● Records for processing
*****

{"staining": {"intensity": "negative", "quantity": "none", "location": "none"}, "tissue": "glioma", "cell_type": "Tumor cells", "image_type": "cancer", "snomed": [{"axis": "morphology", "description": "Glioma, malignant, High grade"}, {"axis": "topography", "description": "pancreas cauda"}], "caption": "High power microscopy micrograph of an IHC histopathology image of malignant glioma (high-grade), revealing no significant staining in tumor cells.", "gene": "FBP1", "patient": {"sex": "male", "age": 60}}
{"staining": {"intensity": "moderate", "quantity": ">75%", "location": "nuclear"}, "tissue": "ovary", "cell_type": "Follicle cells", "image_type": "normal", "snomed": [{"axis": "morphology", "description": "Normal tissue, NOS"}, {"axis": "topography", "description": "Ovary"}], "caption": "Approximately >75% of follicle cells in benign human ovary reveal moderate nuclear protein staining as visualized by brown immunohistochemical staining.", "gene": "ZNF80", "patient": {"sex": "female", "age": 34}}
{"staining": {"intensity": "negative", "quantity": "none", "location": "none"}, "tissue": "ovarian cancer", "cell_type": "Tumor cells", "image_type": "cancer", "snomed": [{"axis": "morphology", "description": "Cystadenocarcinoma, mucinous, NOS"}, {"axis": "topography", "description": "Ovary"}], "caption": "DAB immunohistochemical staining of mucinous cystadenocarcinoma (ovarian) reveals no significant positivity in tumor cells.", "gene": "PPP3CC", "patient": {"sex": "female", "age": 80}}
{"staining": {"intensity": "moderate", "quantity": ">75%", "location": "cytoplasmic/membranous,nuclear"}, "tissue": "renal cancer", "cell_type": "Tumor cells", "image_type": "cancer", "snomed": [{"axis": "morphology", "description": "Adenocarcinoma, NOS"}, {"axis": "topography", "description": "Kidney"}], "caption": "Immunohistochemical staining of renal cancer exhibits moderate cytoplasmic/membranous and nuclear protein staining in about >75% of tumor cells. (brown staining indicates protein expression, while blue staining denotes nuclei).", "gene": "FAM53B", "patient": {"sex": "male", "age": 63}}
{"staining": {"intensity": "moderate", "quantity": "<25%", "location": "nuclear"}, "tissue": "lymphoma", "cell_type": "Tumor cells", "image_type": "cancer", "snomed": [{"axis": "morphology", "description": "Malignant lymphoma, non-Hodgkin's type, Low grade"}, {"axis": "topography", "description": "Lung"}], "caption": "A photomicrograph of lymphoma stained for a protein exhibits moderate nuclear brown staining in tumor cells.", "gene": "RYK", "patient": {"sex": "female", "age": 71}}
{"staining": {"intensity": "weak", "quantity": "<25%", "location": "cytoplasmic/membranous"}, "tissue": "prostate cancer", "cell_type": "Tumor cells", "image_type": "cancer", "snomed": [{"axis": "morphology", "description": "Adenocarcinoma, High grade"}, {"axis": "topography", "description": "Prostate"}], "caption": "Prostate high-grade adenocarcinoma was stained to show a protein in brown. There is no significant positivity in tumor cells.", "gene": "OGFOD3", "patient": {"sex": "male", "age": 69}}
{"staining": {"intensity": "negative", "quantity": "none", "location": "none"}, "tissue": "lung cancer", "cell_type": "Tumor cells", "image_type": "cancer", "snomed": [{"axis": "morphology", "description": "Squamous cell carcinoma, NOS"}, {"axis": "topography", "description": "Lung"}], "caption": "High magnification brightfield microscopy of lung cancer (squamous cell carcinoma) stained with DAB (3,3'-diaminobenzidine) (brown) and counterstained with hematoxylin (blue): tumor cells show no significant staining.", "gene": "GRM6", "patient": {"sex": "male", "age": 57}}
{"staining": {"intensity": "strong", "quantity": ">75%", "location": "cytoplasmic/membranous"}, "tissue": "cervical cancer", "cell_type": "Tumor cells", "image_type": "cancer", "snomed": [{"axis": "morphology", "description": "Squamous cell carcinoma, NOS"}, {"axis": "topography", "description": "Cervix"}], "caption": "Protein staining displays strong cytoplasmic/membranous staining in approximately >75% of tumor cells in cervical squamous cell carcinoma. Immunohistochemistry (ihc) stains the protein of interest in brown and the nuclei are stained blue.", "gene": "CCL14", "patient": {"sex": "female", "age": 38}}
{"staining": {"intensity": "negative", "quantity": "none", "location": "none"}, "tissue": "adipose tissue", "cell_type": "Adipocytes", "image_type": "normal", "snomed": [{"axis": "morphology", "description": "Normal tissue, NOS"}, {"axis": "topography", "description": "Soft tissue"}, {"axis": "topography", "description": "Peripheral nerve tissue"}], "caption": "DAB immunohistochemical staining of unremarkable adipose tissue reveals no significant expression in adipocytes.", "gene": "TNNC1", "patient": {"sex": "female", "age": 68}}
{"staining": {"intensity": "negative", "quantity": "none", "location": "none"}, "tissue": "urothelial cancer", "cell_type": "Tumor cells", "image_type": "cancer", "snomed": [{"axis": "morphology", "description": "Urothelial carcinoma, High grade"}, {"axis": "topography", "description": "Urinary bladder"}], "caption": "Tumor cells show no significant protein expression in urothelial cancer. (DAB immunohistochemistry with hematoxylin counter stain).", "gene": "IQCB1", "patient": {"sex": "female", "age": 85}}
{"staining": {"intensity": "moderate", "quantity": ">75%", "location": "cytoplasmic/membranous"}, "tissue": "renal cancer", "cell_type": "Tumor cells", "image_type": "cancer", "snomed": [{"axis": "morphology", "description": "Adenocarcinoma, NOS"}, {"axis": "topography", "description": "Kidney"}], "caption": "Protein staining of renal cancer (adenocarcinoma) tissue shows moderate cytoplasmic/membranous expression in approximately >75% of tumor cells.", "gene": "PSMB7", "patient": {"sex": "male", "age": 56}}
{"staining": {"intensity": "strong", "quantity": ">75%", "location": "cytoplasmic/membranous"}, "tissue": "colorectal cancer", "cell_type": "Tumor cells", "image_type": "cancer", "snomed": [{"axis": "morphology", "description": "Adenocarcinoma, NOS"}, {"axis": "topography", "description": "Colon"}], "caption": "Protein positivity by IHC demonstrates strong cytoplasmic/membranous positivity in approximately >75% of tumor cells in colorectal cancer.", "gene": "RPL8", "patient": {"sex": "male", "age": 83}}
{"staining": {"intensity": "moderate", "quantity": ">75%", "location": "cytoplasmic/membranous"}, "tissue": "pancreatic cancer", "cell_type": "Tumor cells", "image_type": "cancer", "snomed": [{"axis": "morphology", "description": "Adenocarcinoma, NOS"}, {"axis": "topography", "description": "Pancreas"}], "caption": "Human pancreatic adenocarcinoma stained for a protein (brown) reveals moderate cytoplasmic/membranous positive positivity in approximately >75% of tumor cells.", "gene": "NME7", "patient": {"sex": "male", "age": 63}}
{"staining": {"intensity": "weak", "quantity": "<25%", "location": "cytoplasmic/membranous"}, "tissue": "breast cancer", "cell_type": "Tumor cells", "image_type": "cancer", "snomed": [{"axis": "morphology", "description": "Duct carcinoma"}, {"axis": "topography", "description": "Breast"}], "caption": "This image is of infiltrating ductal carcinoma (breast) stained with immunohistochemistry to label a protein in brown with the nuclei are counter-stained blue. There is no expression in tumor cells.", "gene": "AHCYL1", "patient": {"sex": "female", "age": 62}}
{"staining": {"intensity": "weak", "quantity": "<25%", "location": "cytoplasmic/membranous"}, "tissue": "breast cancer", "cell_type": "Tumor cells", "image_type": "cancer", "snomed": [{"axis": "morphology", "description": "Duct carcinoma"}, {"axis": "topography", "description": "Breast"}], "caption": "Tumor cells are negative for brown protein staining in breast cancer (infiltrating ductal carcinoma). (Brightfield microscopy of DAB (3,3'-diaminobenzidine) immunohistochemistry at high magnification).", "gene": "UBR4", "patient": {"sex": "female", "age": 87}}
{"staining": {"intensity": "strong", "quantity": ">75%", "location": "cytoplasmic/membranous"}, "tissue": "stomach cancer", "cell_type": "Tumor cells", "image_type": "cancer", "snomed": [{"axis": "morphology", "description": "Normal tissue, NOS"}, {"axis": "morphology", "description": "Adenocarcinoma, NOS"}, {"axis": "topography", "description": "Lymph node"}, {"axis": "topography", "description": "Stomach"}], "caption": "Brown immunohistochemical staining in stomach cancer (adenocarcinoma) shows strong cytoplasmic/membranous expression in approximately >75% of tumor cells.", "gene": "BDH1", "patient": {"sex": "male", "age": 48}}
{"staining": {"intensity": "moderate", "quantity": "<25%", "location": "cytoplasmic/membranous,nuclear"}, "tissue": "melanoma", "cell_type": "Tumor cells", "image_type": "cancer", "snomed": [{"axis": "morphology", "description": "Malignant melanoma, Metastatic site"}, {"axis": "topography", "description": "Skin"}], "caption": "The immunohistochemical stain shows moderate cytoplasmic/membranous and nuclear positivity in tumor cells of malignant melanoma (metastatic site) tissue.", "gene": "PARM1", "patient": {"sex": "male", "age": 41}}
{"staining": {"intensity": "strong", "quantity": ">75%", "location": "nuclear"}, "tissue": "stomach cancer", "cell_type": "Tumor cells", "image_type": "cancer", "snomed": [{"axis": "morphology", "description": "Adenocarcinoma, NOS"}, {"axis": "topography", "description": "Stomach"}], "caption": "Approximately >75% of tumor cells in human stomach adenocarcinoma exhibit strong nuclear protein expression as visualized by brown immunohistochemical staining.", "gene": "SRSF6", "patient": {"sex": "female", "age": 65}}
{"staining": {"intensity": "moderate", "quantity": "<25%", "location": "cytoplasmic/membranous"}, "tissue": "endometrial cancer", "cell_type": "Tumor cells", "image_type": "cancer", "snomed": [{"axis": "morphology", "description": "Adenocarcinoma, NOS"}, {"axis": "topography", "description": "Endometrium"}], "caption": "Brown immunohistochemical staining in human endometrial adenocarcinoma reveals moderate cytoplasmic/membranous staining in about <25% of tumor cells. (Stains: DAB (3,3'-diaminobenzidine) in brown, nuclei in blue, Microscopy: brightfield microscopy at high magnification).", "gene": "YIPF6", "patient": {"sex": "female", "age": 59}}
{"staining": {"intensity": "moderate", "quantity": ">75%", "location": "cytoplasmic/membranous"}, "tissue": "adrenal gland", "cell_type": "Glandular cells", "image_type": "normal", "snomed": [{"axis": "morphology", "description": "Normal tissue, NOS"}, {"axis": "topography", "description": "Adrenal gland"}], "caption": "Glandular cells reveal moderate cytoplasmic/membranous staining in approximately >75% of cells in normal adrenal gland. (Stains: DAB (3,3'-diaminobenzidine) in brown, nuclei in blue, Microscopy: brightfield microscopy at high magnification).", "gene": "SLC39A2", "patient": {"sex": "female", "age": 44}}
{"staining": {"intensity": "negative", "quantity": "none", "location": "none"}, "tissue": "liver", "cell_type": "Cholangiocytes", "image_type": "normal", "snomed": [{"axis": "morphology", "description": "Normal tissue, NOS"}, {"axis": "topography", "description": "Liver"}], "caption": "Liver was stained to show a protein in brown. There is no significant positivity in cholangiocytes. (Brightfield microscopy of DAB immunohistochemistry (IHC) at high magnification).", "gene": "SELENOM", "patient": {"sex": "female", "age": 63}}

*****

● Exercise instructions
Which lines in the listing have the string "shows"? Pick them out and copy them.

● Output of the task
{"staining": {"intensity": "moderate", "quantity": ">75%", "location": "cytoplasmic/membranous"}, "tissue": "renal cancer", "cell_type": "Tumor cells", "image_type": "cancer", "snomed": [{"axis": "morphology", "description": "Adenocarcinoma, NOS"}, {"axis": "topography", "description": "Kidney"}], "caption": "Protein staining of renal cancer (adenocarcinoma) tissue shows moderate cytoplasmic/membranous expression in approximately >75% of tumor cells.", "gene": "PSMB7", "patient": {"sex": "male", "age": 56}}
{"staining": {"intensity": "strong", "quantity": ">75%", "location": "cytoplasmic/membranous"}, "tissue": "stomach cancer", "cell_type": "Tumor cells", "image_type": "cancer", "snomed": [{"axis": "morphology", "description": "Normal tissue, NOS"}, {"axis": "morphology", "description": "Adenocarcinoma, NOS"}, {"axis": "topography", "description": "Lymph node"}, {"axis": "topography", "description": "Stomach"}], "caption": "Brown immunohistochemical staining in stomach cancer (adenocarcinoma) shows strong cytoplasmic/membranous expression in approximately >75% of tumor cells.", "gene": "BDH1", "patient": {"sex": "male", "age": 48}}
{"staining": {"intensity": "moderate", "quantity": "<25%", "location": "cytoplasmic/membranous,nuclear"}, "tissue": "melanoma", "cell_type": "Tumor cells", "image_type": "cancer", "snomed": [{"axis": "morphology", "description": "Malignant melanoma, Metastatic site"}, {"axis": "topography", "description": "Skin"}], "caption": "The immunohistochemical stain shows moderate cytoplasmic/membranous and nuclear positivity in tumor cells of malignant melanoma (metastatic site) tissue.", "gene": "PARM1", "patient": {"sex": "male", "age": 41}}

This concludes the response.